Stored records
───

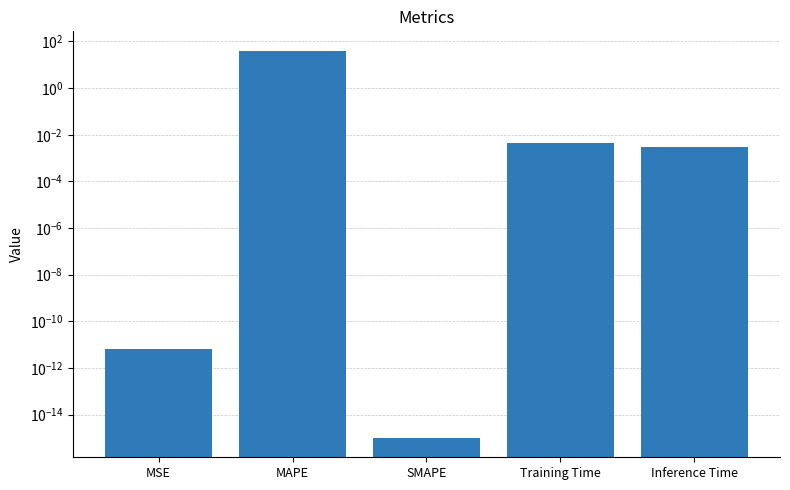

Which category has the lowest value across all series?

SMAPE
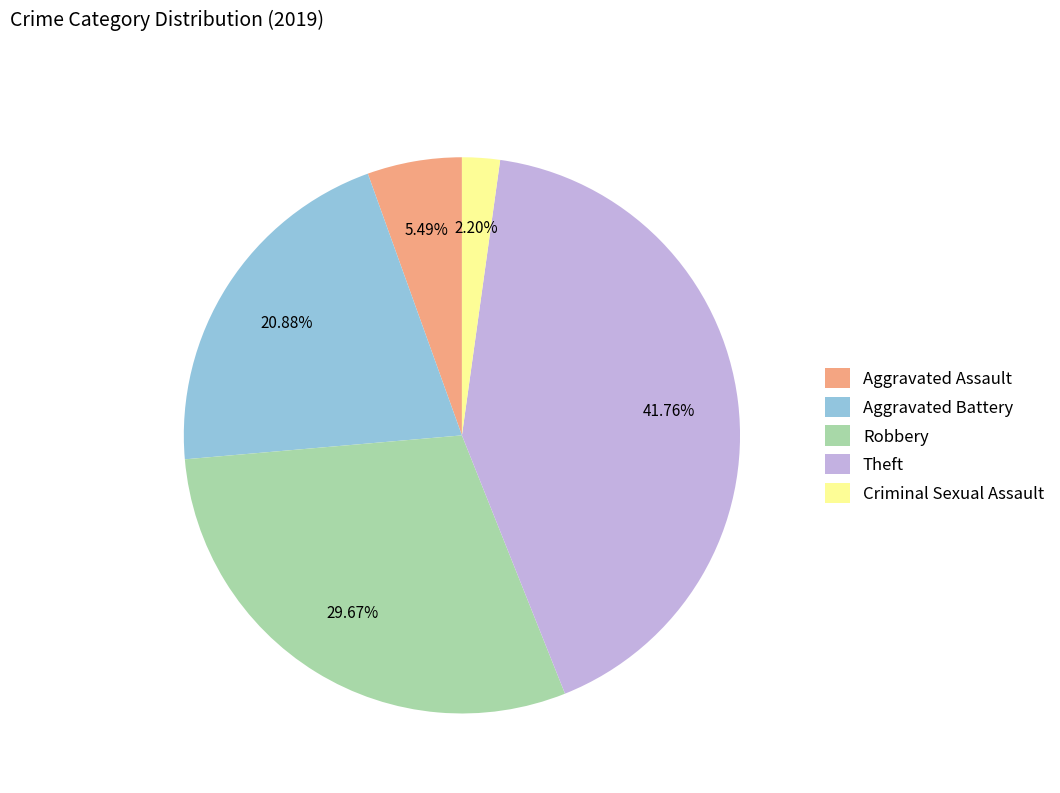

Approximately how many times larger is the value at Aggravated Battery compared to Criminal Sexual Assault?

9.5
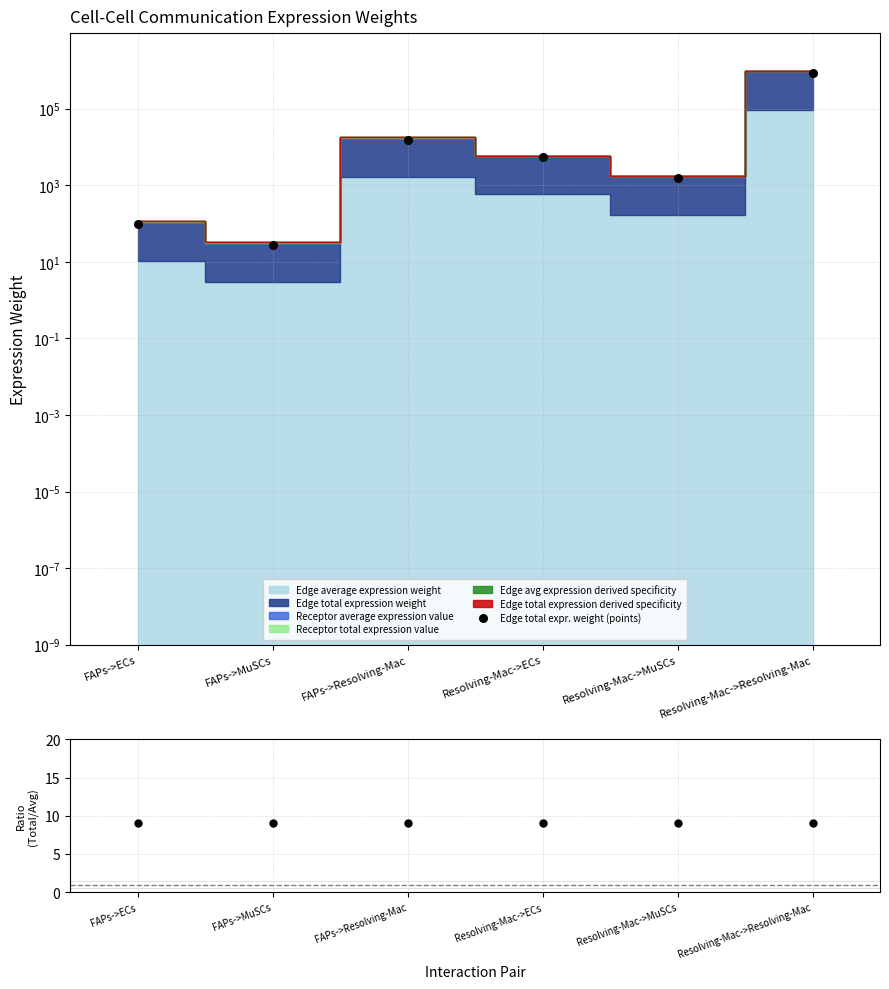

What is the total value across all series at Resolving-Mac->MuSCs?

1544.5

───

=== REQUIREMENT ===
Pull out each line from the items above that contains the word "across".

=== ANSWER ===
Which category has the lowest value across all series?
What is the total value across all series at Resolving-Mac->MuSCs?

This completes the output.